ほとんど年の変わらない腹違いの姉はいつも自分のことをよく見ていてくれた。昔はそれが苦手だった。何もかも見透かされているようで怖かった。
でも今は――
「ちゃんと帰ってくるのよ、アレイ。あなたたちの結婚式、楽しみにしているのよ?」
「……いつの話です」
「いつでもいいわ。戦地で婚姻したって飛んでいくんだから」
「無茶はやめてください」
軽くため息をつくと、姉上はいつものように軽く微笑んだ。
ふわりと温かい空気がその場を包む。
「貴方は強いからいつもそんな風に弱みは見せてくれないのね。ずっとそれが寂しかったのよ?」
自分と同じ紫の瞳は、悪魔の血を引く印だった。
「ラックのことはクラウド様に任せてちょうだい。あの人はきっと立派に育ててくれるわ。何しろ養女にしようと言っていたくらいなんですから」
「……そうですね」
そうだ、漆黒の瞳の彼女にも一度別れを告げねばならない。
またあいつは泣くんだろうか。それとも困らせないようにと我慢するんだろうか。
「さあ、行きなさい。貴方はグリモワール国のレメゲトンよ。貴方にはこの国を勝利に導くがある。この国の人々を守っていく力があるわ」
「はい」
ゼデキヤ王に誓った忠誠が揺らいだ事はない。
セフィロト国が攻め込んできた今、セフィラを相手に出来るのは今自分とねえさんしかいない。
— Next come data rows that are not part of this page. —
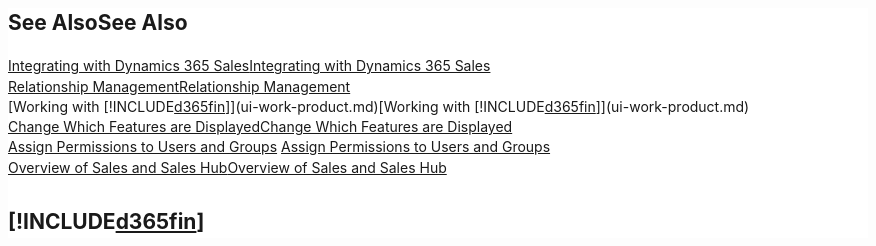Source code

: ## <a name="see-also"></a><span data-ttu-id="61541-184">See Also</span><span class="sxs-lookup"><span data-stu-id="61541-184">See Also</span></span>
[<span data-ttu-id="61541-185">Integrating with Dynamics 365 Sales</span><span class="sxs-lookup"><span data-stu-id="61541-185">Integrating with Dynamics 365 Sales</span></span>](admin-prepare-dynamics-365-for-sales-for-integration.md)  
[<span data-ttu-id="61541-186">Relationship Management</span><span class="sxs-lookup"><span data-stu-id="61541-186">Relationship Management</span></span>](marketing-relationship-management.md)  
<span data-ttu-id="61541-187">[Working with [!INCLUDE[d365fin](includes/d365fin_md.md)]](ui-work-product.md)</span><span class="sxs-lookup"><span data-stu-id="61541-187">[Working with [!INCLUDE[d365fin](includes/d365fin_md.md)]](ui-work-product.md)</span></span>  
[<span data-ttu-id="61541-188">Change Which Features are Displayed</span><span class="sxs-lookup"><span data-stu-id="61541-188">Change Which Features are Displayed</span></span>](ui-experiences.md)  
<span data-ttu-id="61541-189">[Assign Permissions to Users and Groups](ui-define-granular-permissions.md)  </span><span class="sxs-lookup"><span data-stu-id="61541-189">[Assign Permissions to Users and Groups](ui-define-granular-permissions.md)  </span></span>  
[<span data-ttu-id="61541-190">Overview of Sales and Sales Hub</span><span class="sxs-lookup"><span data-stu-id="61541-190">Overview of Sales and Sales Hub</span></span>](/dynamics365/customer-engagement/sales-enterprise/overview)  

## [!INCLUDE[d365fin](includes/free_trial_md.md)]  
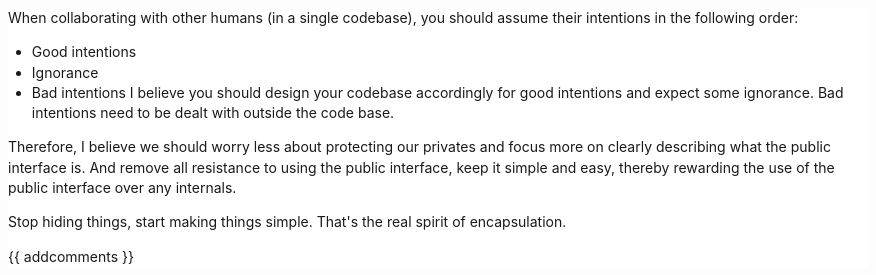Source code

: 
When collaborating with other humans (in a single codebase), you should assume their intentions in the following order:
* Good intentions
* Ignorance
* Bad intentions
I believe you should design your codebase accordingly for good intentions and expect some ignorance. Bad intentions need to be dealt with outside the code base.


Therefore, I believe we should worry less about protecting our privates and focus more on clearly describing what the public interface is. And remove all resistance to using the public interface, keep it simple and easy, thereby rewarding the use of the public interface over any internals. 


Stop hiding things, start making things simple. That's the real spirit of encapsulation.


{{ addcomments }}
これまで自分が力を磨いてきた意味があるとしたら、きっとこの戦で国を防衛するためだ。
炎妖玉騎士団は東の都トロメオに退いたという。
トロメオは大都市だ。そこが戦場になれば多くの人が犠牲になってしまう。早急に防衛ラインをカーバンクルまで戻さなくてはいけない。
「ちゃんと帰ってくるのよ、アレイ」
「ありがとうございます……行ってきます」
不思議と怖さはなかった。
もし自分の持つ力で人々を守れるのだったら、全力を尽くそうと思った。
ただ、一度だけ見たくそガキの涙が頭の中をちらついて離れなかった。